Each year young adult pianists are invited to enter the Norah Sande Awards, and the Saturday heats are open to listeners without charge.
On the Sunday the chosen three finalists each perform a programme of their own choice on the centre’s fine Steinway.
The artistic director Spencer Freeman presided; and adjudicators Ruth Gerald, Timothy Barrett and David Patrick were on the balcony, pens poised.
We heard first a programme of Bach, Stravinsky and Farrenc (presumably Louise, a French pianist, teacher and composer, 1804-75). Madelaine Jones plays both harpsichord and piano, and her remarkable finger-dexterity no doubt owed much to her familiarity with the former instrument. Her inclusion of a work by a woman composer (assuming I’m right in my presumption) was a nice touch, and it was good to be introduced to Farrenc’s Chopinesque F Sharp Minor Study.

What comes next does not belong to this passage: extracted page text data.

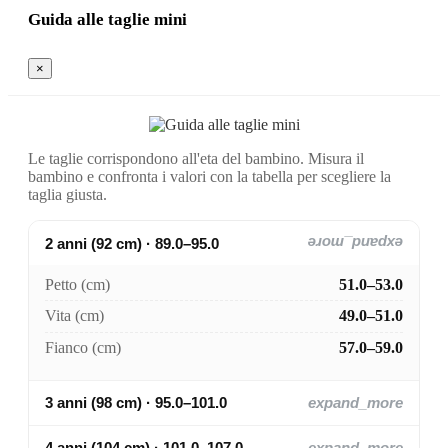
Guida alle taglie mini
×
Le taglie corrispondono all'eta del bambino. Misura il
bambino e confronta i valori con la tabella per scegliere la
taglia giusta.
2 anni (92 cm) · 89.0–95.0
expand_more
Petto (cm)
51.0–53.0
Vita (cm)
49.0–51.0
Fianco (cm)
57.0–59.0
3 anni (98 cm) · 95.0–101.0
expand_more
4 anni (104 cm) · 101.0–107.0
expand_more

Dinara Klinton was born in Ukraine, and has studied not only in Moscow but at London’s Royal College. She played one of Beethoven’s less-well-known Sonatas, his Opus 78, and three unashamed “display” items: Sarcasms by Prokofiev, and two works by Liszt: a Transcendental Study, and his astonishing transcription of the Waltz from Gounod’s Faust.
Hannah Watson added an extra dimension to her recital. Having delivered fine performances of two Bach Preludes and Fugues, she stood to speak to the audience, making excellent contact as she introduced not only some simple pieces by Sibelius, but in addition Messiaen’s Regard de l’Eglise d’Amour, a work that seemed to set the entire building vibrating to its oft-repeated fortissimo chords.
The chairman of the judges, David Patrick, announced that Dinara was the unanimous winner, with Hannah the runner-up.
The winner will give a recital early next year. As usual, the Sande Award had presented three outstanding talents for our delectation.